Dataset entries:
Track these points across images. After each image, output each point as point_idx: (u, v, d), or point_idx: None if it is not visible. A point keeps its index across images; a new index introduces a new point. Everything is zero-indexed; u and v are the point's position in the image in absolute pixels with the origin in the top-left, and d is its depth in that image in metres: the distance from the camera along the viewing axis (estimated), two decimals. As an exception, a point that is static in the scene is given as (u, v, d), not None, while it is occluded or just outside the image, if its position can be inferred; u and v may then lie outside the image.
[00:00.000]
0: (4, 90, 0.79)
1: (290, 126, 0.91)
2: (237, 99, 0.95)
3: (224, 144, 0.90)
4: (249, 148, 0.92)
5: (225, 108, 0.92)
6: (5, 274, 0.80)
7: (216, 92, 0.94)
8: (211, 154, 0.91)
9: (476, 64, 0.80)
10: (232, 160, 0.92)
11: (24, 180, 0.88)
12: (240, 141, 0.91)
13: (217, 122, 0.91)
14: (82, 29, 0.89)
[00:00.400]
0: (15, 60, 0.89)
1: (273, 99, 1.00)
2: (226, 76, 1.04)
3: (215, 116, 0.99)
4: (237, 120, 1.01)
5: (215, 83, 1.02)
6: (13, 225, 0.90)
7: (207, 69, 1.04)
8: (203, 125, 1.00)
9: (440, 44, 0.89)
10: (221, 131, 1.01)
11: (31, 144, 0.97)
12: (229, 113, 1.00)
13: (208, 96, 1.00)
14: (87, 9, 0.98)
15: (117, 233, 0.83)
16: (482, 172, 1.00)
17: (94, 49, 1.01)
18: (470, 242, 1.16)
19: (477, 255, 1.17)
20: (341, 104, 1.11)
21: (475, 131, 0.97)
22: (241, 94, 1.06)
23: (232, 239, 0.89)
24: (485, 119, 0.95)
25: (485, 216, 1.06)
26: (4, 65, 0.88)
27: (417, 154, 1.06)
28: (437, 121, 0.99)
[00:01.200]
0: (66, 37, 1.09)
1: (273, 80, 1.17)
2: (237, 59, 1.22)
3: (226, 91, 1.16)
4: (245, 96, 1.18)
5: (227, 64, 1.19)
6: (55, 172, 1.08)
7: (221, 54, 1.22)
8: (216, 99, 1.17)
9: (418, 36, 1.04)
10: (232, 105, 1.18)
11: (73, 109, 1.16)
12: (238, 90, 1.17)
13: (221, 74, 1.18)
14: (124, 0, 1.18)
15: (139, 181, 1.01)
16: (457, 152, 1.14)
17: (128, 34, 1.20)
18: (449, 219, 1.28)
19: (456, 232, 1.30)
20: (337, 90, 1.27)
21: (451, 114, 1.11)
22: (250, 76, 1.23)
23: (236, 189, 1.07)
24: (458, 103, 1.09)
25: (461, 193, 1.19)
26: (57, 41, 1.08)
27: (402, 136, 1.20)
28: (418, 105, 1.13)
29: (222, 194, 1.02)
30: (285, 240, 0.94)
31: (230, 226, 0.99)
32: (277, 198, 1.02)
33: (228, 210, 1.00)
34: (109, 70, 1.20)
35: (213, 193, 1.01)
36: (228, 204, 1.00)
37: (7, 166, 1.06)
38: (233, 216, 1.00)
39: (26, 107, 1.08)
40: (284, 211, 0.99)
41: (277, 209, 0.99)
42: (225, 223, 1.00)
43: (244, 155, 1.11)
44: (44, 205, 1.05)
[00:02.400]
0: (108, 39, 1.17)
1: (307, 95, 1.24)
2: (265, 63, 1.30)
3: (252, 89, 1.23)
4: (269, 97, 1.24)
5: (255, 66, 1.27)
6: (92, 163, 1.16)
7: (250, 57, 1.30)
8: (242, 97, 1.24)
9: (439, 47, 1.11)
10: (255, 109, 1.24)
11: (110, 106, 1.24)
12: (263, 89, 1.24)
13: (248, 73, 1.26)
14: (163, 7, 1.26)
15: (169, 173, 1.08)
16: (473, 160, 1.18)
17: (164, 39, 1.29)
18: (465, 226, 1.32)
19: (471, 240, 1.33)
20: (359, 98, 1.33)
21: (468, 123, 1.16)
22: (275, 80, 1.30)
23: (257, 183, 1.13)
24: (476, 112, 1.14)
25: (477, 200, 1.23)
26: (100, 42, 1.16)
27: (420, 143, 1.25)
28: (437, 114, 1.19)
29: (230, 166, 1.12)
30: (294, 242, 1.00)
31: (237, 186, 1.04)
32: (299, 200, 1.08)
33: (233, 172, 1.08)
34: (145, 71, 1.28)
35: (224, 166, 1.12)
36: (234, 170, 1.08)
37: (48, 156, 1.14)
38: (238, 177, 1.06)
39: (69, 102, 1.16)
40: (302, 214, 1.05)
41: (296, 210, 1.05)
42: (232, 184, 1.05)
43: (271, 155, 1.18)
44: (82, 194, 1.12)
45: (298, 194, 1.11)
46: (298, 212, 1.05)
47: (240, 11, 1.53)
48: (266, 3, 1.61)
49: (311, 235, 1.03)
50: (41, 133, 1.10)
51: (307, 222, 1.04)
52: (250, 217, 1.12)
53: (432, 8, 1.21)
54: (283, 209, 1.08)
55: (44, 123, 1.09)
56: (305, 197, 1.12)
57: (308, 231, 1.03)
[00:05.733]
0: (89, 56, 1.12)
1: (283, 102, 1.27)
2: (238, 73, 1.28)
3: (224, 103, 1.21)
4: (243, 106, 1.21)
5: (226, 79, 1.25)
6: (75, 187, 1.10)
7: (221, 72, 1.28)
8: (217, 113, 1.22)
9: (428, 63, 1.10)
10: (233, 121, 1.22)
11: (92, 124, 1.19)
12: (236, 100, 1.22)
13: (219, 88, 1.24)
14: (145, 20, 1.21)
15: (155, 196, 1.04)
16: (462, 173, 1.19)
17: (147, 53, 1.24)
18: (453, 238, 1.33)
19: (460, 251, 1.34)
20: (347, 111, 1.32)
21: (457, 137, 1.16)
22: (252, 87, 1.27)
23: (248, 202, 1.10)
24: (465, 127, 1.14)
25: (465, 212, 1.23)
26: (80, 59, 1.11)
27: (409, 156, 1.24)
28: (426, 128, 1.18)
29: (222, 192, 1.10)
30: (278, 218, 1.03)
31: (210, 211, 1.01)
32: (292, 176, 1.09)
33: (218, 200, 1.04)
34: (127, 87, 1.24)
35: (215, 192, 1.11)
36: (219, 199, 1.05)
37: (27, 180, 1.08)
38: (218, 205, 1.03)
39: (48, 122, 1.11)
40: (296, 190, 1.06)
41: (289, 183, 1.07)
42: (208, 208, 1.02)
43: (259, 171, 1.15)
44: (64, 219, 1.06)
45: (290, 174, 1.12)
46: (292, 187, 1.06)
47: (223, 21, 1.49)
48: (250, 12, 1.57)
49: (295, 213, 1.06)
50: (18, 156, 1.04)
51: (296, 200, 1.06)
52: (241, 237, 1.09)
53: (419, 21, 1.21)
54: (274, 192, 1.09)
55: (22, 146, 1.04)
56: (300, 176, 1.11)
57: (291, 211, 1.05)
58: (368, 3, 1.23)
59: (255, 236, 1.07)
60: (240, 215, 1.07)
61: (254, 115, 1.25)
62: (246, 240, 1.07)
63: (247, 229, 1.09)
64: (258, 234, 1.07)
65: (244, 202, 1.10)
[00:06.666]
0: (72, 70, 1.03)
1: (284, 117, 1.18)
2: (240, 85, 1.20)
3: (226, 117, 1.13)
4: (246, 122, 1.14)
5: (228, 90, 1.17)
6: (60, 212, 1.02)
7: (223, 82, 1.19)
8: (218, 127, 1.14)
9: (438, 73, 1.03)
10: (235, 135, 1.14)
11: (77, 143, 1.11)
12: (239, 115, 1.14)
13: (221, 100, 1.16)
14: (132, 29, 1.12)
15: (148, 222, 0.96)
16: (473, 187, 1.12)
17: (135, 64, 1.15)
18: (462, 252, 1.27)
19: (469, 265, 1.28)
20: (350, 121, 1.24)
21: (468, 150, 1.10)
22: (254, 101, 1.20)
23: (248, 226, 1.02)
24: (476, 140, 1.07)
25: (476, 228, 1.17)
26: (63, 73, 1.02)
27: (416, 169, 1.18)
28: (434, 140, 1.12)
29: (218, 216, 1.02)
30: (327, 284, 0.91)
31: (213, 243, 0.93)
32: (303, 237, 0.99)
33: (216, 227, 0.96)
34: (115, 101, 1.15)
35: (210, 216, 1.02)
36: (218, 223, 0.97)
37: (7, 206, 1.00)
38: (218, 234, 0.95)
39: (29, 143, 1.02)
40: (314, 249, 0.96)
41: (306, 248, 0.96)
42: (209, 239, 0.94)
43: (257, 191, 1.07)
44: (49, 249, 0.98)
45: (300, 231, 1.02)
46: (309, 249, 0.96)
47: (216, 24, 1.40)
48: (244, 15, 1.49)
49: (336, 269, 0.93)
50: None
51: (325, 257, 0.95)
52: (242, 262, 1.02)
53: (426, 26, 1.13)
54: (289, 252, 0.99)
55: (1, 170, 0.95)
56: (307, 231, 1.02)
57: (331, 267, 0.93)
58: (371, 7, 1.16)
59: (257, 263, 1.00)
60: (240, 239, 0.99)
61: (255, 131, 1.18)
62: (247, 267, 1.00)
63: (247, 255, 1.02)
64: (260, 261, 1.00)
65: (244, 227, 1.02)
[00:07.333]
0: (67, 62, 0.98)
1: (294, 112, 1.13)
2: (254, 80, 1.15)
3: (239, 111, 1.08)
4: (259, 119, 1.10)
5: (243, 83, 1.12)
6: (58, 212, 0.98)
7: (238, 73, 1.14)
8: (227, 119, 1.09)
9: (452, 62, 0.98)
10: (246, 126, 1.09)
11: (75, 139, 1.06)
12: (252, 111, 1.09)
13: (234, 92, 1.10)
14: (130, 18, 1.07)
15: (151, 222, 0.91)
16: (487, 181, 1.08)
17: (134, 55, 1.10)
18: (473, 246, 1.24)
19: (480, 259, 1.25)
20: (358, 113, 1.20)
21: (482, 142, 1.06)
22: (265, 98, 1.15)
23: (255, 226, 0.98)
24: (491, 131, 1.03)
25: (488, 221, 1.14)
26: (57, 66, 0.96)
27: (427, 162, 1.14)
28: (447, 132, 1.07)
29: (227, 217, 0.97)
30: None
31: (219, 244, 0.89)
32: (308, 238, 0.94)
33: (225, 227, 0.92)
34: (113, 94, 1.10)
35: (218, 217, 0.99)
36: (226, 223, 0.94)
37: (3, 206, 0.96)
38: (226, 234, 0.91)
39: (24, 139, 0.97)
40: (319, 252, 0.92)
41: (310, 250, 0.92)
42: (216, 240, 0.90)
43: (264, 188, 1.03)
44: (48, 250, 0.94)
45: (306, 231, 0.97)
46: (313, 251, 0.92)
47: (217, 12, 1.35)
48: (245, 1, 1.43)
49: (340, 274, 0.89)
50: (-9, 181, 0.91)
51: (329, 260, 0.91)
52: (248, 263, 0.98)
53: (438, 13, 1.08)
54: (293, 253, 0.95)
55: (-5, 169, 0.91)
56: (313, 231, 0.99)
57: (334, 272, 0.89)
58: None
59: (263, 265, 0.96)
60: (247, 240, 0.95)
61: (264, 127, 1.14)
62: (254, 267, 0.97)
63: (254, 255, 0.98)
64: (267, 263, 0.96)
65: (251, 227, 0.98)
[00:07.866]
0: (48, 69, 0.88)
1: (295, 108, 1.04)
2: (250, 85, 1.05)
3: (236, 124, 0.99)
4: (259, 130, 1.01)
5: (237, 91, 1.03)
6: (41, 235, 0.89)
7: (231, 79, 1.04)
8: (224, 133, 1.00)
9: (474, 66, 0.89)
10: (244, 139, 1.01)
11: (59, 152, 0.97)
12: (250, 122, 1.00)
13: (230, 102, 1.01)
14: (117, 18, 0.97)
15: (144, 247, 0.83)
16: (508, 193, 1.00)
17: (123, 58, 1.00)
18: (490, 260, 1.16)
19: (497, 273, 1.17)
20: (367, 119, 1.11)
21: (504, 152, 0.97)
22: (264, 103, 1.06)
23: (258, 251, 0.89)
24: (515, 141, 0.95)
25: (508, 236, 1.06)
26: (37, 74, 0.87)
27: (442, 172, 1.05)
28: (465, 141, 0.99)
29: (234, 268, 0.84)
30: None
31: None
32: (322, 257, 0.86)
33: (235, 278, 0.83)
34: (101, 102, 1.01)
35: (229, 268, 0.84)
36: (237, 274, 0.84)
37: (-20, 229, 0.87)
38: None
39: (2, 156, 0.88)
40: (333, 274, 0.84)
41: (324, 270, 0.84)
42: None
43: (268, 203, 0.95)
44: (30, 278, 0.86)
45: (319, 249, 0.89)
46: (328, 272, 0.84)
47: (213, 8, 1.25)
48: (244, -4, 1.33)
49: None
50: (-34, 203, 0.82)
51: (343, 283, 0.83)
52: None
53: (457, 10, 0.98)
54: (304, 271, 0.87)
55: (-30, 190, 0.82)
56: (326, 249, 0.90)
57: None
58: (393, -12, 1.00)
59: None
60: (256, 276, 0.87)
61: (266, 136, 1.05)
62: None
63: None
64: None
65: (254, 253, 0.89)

_WHAT YOU ARE ASKED TO DO_
The lines to extract from the data above begin with the line containing "36: (228, 204, 1.00)" and end with the line containing "44: (44, 205, 1.05)". Extract them exactly, including both.

_THE COMPLETED TASK_
36: (228, 204, 1.00)
37: (7, 166, 1.06)
38: (233, 216, 1.00)
39: (26, 107, 1.08)
40: (284, 211, 0.99)
41: (277, 209, 0.99)
42: (225, 223, 1.00)
43: (244, 155, 1.11)
44: (44, 205, 1.05)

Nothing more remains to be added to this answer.